Mom (Marcy) Kontis wrote on September 4th, 2008 at 9:30 am:
I don't know if there will ever be "Cliff Notes of the corporate world" but your writings and blogs are certainly the perfect "Cliff Notes of Life."
Love...MOM
Jacs wrote on September 4th, 2008 at 11:08 am:
(((((Lee)))))))
While I don't doubt your brilliant mind, I could NEVER see you work in the field of chemistry. Though to see a stark, white, sterile room suddenly full of colours would have been interesting! And yes be proud of the NYT bestseller status. It's a great achievement. You earned it and deserved it and I fully expect to see you up there time and time again. You are too talented a writer not to be.
Love,
Jacs
p.s. And when you do hit the NYT again I know those fireworks are gonna be AMAZING!!
Jason Sizemore wrote on September 4th, 2008 at 11:41 am:
Another fantastic essay, Lee!
I LOVED this part:
"Ellen Datlow later reminded me that everyone in that room wanted to be me — including Joe. It was a humbling thought. "
Ellen is right. Don't undersell yourself, you've accomplished some amazing stuff.

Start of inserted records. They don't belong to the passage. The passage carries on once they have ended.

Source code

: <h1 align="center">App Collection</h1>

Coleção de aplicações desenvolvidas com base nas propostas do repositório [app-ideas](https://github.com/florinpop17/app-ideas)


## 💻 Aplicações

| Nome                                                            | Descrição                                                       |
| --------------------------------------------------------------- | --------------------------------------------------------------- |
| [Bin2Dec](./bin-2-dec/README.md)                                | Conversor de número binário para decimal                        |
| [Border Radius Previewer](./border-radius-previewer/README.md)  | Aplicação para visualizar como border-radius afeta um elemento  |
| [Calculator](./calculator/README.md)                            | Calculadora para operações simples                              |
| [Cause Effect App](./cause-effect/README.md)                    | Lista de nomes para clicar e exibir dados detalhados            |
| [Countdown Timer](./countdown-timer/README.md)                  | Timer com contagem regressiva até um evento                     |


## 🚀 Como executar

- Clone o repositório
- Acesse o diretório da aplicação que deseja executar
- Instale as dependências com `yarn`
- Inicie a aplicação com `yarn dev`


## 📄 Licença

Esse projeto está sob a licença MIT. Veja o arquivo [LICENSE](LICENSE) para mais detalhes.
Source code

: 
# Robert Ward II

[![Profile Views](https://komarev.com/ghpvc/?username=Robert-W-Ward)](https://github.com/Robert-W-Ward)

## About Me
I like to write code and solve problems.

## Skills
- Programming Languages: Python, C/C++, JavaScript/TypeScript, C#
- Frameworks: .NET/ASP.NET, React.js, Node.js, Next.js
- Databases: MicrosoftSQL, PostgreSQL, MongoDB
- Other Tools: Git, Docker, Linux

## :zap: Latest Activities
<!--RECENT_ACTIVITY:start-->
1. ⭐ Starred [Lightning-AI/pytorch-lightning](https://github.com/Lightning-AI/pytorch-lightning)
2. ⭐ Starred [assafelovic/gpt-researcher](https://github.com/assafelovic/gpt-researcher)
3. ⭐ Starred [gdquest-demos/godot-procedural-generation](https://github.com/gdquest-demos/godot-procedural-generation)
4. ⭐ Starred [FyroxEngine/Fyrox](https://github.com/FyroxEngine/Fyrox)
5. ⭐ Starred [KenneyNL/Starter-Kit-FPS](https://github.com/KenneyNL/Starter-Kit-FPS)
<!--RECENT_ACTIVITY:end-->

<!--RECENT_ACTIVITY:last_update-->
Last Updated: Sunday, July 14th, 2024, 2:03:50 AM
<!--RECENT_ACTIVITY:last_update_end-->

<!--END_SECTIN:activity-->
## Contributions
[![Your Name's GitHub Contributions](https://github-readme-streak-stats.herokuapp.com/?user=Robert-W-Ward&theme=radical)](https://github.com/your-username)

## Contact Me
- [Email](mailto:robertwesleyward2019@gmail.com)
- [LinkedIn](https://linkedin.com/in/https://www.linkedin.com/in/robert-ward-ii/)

Hell, making a sell to Clarkesworld is quite an accomplishment! hehe
Alexis Meyer wrote on September 29th, 2008 at 2:19 pm:
I was surprised to see the positive feedback on this post. It's astonishingly self-indulgent and content/insight free for the essays that usually appear here. I imagine it's great for anyone who knows the author personally (and makes me wonder if she knows the editors and that's why this is here), but comes off as a whine-fest for those of us who don't. The lack of impact on this accomplishment is clear: it's a derivative work based on the creative ground of someone else's writing, which is why she was paid a flat fee. This isn't NO accomplishment, certainly, but if the author is mentioning it at every possible invented opportunity as even she makes it sound, I'd get irritated if I was her coworker, too. When you're talking about a metric based on sales figures that in turn are based on the presence of another author's name on the work and an established fan base (Sherrilyn Kenyon is a #1 NYT bestseller), it isn't rocket science to think that an author who is moving that volume of books is also going to move a similar number of "companion" books. This is as if the Harry Potter compendium guy crowed about being a bestseller if his book had been allowed to go to print (and, Joe Lansdale's opinion aside, introducing oneself then as a "New York Times bestselling author", while technically accurate, strikes me as intellectually dishonest). There is a difference between this level of accomplishment with a work of derivative nonfiction and original creative work.
I hope Clarkesworld does better than this in the future.